_Passage provided_.
※ ※ ※

Dave O'Higgins & Eric Alexander: The Devil's Interval
Author: Jack Massarik
View record and artist detailsRecord and Artist Details
Musicians: |
Dave O'Higgins (ts) |
Label: |
JVL |
Magazine Review Date: |
June/2011 |
Catalogue Number: |
JVG 013CD |
RecordDate: |
Aug 2010 |
Two-tenor-sax quartets are an old-established part of the postbop landscape, but less so when its co-leaders come from different sides of the Atlantic. London star O'Higgins deserves credit for tempting the mighty Alexander from his New York lair and arranging three European tours for him to date. There's a distinct air of mutual respect between them. You hear no crass moments of locked-horns rivalry, though O'Higgins sounds the more galvanised by their meeting. His ideas are busier and more slippery, whereas Alexander is more serene, his debt to mid-period Coltrane more pronounced than usual.

※ ※ ※

_Data section_.
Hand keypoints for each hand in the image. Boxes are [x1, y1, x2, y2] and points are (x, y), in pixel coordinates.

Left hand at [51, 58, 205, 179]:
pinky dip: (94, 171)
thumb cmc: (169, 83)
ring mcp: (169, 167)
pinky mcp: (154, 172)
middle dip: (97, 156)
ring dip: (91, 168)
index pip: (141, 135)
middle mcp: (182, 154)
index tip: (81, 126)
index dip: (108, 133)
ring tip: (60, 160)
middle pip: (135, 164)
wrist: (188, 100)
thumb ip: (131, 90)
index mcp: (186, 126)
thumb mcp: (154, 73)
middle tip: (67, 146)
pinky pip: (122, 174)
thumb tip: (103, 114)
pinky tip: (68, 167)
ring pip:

※ ※ ※

_Task requirements_. Return the passage of the review starting at "Dave O'Higgins &" and ending at "pronounced than usual.". The data here stands apart from the review.

_Answer box_.
Dave O'Higgins & Eric Alexander: The Devil's Interval
Author: Jack Massarik
View record and artist detailsRecord and Artist Details
Musicians: |
Dave O'Higgins (ts) |
Label: |
JVL |
Magazine Review Date: |
June/2011 |
Catalogue Number: |
JVG 013CD |
RecordDate: |
Aug 2010 |
Two-tenor-sax quartets are an old-established part of the postbop landscape, but less so when its co-leaders come from different sides of the Atlantic. London star O'Higgins deserves credit for tempting the mighty Alexander from his New York lair and arranging three European tours for him to date. There's a distinct air of mutual respect between them. You hear no crass moments of locked-horns rivalry, though O'Higgins sounds the more galvanised by their meeting. His ideas are busier and more slippery, whereas Alexander is more serene, his debt to mid-period Coltrane more pronounced than usual.